Microsoft released TypeScript 5.0 on schedule almost two months after the first beta. The stable release brings a fresh concept for decorators that builds on plans for ECMAScript. In addition, parameters can be declared as constants to improve type inference.

TypeScript 5.0 is not a fresh major version: the team uses decimal counting for the programming language and increases the decimal place by one for each feature release. Consequently, TypeScript 5.0 follows version 4.9, just like 2020 TypeScript 4.0 follows version 3.9.

TypeScript previously knew decorators as an experimental implementation that used the compiler flag --experimentalDecorators required. Decorators are functions that are called on classes or their functions and properties. You can replace, initialize, or provide advanced access to elements. The current release turns the integration inside out and relies on the current status of the associated ECMAScript proposalsi.e. the standard for decorators planned for JavaScript.

A typical example, which can also be found in the ECMAScript proposal, is replacing a method with a general method that outputs a message to the console each time it is called in order to track down errors. An example of this can be found on the TypeScript blog. The following code shows the simple variant without TypeChecking:

function loggedMethod(originalMethod: any, _context: any) {

    function replacementMethod(this: any, ...args: any()) {
        console.log("LOG: Entering method.")
        const result = originalMethod.call(this, ...args);
        console.log("LOG: Exiting method.")
        return result;
    }

    return replacementMethod;
}

one with @loggedMethod decorated method uses this function as a replacement.
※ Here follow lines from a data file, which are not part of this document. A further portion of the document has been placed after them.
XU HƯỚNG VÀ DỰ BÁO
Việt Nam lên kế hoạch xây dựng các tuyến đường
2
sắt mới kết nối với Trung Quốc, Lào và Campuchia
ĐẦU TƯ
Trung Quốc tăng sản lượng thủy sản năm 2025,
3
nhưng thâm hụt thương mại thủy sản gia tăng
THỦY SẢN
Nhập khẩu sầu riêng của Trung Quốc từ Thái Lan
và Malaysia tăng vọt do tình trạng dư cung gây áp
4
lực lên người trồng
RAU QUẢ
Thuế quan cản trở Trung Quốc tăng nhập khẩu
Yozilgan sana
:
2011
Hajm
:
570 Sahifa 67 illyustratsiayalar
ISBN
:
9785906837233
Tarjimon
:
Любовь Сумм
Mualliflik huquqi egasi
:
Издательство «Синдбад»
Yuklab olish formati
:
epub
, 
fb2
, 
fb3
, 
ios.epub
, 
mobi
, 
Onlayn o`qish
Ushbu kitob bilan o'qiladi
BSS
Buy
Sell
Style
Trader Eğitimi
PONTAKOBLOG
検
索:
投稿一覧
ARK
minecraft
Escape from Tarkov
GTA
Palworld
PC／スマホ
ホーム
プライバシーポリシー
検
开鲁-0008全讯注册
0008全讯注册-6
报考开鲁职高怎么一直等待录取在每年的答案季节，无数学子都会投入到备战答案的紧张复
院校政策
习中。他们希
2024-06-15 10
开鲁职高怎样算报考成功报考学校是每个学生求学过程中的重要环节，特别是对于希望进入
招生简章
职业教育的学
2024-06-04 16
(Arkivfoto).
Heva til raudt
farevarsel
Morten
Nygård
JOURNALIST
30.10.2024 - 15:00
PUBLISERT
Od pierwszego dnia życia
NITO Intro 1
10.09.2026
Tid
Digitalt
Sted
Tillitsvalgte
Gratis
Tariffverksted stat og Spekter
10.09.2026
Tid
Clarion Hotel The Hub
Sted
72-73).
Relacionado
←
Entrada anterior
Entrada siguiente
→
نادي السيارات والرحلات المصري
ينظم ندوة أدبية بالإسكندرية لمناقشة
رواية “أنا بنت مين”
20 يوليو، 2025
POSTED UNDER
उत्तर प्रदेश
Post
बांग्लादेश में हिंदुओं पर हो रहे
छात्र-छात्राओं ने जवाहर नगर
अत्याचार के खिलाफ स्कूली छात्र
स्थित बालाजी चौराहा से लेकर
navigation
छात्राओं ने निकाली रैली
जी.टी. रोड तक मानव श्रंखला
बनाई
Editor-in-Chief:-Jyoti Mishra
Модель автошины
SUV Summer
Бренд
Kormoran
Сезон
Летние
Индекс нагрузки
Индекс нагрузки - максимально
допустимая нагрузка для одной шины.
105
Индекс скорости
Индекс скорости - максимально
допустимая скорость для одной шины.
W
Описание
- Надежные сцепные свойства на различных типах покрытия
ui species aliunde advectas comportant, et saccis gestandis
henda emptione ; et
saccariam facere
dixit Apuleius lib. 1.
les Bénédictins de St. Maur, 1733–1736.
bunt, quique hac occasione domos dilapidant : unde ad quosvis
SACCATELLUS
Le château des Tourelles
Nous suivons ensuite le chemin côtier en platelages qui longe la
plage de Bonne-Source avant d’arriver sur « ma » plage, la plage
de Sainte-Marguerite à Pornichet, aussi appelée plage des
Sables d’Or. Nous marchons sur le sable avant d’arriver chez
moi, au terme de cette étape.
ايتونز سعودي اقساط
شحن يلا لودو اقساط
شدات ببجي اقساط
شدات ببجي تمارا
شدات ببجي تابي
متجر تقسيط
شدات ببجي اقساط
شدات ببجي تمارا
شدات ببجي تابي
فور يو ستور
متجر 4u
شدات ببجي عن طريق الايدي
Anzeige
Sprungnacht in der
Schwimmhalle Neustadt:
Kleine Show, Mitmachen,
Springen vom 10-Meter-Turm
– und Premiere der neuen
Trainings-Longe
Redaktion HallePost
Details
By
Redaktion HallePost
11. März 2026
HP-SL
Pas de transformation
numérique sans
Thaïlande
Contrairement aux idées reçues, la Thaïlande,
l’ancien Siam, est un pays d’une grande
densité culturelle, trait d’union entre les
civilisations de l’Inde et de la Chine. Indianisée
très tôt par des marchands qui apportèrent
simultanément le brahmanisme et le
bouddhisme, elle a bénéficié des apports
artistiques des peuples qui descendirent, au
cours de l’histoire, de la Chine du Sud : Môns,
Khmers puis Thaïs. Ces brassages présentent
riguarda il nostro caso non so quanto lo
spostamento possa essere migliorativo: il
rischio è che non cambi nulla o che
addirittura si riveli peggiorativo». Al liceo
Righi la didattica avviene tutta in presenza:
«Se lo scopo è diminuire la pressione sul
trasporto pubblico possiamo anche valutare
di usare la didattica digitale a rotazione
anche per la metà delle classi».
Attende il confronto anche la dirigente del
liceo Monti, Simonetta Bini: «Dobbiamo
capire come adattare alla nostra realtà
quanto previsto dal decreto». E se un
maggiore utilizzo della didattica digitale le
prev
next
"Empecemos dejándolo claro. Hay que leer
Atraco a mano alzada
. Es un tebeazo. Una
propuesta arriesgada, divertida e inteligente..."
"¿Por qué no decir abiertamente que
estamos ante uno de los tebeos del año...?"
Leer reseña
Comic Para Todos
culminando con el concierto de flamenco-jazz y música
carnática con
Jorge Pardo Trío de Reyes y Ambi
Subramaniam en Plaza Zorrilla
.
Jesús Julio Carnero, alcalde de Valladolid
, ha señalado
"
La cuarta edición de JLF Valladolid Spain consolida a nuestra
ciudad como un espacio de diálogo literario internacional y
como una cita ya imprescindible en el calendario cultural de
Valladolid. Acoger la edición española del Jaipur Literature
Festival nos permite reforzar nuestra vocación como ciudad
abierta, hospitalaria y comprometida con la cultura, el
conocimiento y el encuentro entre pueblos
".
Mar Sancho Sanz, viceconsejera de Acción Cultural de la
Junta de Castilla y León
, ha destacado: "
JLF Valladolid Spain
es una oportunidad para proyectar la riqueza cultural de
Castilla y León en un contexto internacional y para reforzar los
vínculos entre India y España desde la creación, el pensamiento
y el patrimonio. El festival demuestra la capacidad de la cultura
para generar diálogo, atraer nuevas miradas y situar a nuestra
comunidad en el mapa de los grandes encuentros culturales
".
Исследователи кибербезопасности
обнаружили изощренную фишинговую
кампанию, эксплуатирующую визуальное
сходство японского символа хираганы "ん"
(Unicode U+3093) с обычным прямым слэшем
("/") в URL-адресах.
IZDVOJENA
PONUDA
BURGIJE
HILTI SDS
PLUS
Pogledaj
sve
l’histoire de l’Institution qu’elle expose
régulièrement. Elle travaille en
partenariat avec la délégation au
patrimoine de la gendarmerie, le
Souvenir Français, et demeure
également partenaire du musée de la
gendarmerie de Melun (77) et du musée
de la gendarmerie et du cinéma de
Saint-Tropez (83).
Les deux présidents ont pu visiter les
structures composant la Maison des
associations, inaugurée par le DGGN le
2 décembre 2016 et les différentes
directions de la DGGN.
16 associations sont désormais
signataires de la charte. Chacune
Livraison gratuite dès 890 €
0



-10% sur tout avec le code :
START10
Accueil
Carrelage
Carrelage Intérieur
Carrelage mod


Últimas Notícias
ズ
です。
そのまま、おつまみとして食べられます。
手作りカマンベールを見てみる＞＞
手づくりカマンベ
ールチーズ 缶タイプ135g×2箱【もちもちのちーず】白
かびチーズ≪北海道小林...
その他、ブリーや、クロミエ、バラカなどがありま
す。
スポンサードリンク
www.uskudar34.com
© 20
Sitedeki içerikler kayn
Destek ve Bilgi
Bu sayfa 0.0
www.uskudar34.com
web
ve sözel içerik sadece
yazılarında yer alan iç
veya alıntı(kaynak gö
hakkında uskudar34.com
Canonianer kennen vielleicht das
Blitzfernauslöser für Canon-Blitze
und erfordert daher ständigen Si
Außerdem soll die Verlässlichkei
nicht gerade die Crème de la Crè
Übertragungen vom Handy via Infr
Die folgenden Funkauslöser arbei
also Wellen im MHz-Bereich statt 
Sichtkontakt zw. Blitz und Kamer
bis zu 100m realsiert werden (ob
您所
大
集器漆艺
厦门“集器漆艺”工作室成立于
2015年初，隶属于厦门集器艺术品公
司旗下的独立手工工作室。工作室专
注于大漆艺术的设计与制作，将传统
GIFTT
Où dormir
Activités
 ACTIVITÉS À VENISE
It first gives “LOG: Entering method.” then executes the original method (originalMethod.call) to finally “LOG: Exiting method.” to write to the console.

At least temporarily, TypeScript will allow both the new and the old implementation. The latter intervenes when the compiler flag --experimentalDecorators is set. Otherwise, the new decorators apply, although they are different from the old implementation no parameter decorators allowed and the metadata does not have --emitDecoratorMetadata can spend.

Compared to the beta, the team has added a little something to the decorators: A decorator can either be in front of or behind, as in the ECMAScript proposal export stand. Both positions are allowed, but must not appear mixed:

//  vor export ist erlaubt:
@register export default class Foo {
    // ...
}

//  hinter export ist erlaubt:
export default @register class Bar {
    // ...
}

//  vor UND hinter export ist nicht erlaubt:
@before export @after class Bar {
    // ...
}

Another addition in TypeScript 5.0 is intended to improve type inference: parameters can be declared as constants. So care the keyword const in

type HasNames = { names: readonly string() };
function getNamesExactly<const T extends HasNames>(arg: T): 
  T("names") { ... }

for TypeScript to use the type exactly and not as string() recognizes. Constant only refers to the type, not the value. To declare it immutable is readonly necessary.

In addition, there are a few other notable innovations in the current release: From TypeScript 5.0, configuration files for projects may be used on more than one basis extends and enumerations are now always union enums instead of numeric constants as before.

In interaction with JSDoc, TypeScript 5.0 knows two new distinctions: @overload for overloaded functions and @satisfies for the operator introduced in TypeScript 4.9 satisfies.

Other innovations in TypeScript 5.0 can be found on the TypeScript blog. The programming language can be used with npm install typescript install or Download via NuGet.